Guy Adderley, un oficial britanico de inteligencia, sacó una foto del cadáver con su propia cámara. Esa fotografía fue puesta a la venta en el 2011 por los familiares de Adderley. Pero un día antes de la fecha estipulada, de la que se esperaba obtener varios miles de libras por la imagen, la subasta fue suspendida. La casa de remates quería evitar que se convirtiera en memorabilia nazi. Son muchos los coleccionistas que buscan elementos nazis y levantan secretos altares.

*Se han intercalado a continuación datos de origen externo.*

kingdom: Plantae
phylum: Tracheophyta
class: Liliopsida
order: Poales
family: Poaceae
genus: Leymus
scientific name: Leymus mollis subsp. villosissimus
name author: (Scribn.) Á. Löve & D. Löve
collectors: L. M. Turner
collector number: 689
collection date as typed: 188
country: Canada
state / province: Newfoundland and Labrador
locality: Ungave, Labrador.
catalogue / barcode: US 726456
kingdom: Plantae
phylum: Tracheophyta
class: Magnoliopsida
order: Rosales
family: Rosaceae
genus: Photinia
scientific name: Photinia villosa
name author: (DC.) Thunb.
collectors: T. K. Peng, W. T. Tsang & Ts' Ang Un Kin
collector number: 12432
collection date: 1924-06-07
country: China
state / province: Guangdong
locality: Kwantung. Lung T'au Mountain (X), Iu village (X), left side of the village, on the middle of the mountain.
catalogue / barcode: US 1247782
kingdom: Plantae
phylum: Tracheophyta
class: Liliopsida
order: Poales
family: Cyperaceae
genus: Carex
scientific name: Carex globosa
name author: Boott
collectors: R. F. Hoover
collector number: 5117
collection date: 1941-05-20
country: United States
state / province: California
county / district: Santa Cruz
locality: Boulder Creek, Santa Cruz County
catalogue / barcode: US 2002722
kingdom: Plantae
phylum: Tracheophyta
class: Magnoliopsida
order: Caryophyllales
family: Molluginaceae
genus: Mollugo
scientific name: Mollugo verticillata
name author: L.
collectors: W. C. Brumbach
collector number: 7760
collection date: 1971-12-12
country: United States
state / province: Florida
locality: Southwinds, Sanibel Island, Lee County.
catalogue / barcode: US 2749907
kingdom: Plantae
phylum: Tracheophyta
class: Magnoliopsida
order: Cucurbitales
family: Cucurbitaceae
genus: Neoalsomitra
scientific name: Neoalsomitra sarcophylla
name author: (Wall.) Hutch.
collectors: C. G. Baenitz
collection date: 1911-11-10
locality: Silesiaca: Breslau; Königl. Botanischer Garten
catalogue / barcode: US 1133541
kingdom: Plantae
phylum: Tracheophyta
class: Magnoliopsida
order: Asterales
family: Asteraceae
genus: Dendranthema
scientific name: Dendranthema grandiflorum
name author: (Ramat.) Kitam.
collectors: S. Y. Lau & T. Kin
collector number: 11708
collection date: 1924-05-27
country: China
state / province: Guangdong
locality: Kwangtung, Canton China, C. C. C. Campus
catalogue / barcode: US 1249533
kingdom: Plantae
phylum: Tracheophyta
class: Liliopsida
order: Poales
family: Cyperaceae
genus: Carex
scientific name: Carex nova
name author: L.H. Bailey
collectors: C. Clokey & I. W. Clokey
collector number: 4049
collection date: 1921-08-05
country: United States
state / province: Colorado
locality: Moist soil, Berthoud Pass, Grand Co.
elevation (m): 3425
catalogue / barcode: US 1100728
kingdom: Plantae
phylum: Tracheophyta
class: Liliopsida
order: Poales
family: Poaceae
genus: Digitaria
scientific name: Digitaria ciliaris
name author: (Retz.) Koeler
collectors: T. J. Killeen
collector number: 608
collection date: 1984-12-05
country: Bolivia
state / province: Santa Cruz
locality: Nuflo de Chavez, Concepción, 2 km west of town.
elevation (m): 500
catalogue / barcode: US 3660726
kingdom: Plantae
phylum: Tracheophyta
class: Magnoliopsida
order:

Para impedir que la tumba de Himmler se convirtiera en un lugar de peregrinación para simpatizantes nazis, las autoridades inglesas ordenaron enterrarlo en una zona cercana a la de su suicidio en una tumba sin identificación. El sitio exacto de su localización nunca revelado.
Sin embargo, la figura de Himmler nunca fue reivindicada por (casi) nadie. El mundo entero supo de su innegable papel determinante en la Shoa. Él fue quien llevó a cabo los planes genocidas de Hitler y del Tercer Reich. Creó el sistema de campos de concentración y desarrolló los campos de exterminio (aunque alguna vez mintió al responsabla de la Cruz Roja diciendo que los hornos crematorios habían sido creados par lidiar con los cadáveres que producía la epidemia de tifus). También fue el que extendió la Gestapo y el fundador del temible Einsatzgruppen, los escuadrones de muerte nazis.
Pero Himmler, a su vez, cayó en desgracia para los nazis residuales y los neonazis. Ni siquiera ellos salieron en su defensa póstuma. Lo consideraron un traidor. Alguien que abandonó a Hitler y buscó su propio provecho. A quien no le interesó el sufrimiento de su pueblo y procuró salvarse solo.
No suele haber trabajos únicos en este mundo. Por más raros, exclusivos o poco frecuentes que resulten siempre los llevan a cabo más de una persona a lo largo del planeta. Pero hay uno que fue de una sola persona: la reivindicación de la figura histórica de Himmler. Unánimemente reconocido como un genocida y un lábil dirigente en el que primaba su ambición de poder, su hija Gudrun llevó durante décadas adelante esa tarea solitaria. No quiso cambiarse su apellido hasta que se casó (luego del matrimonio fue conocida como Gudrun Burwicz). Escribió cartas de lectores, publicó artículos, organizó actos y conferencias con el fin de hablar bien de su padre. Pero lo suyo no era sólo un acto de amor filial. Su discurso era nazi y antisemita. Se convirtió en una especie de líder y difusora de las ideas neo nazis, una reivindicadora del régimen asesino. Ello luchó en vano contra historiadores, documentos y víctimas. Contra la terrible e incontrastable verdad histórica de que su padre fue uno de los mayores asesinos del Siglo XX.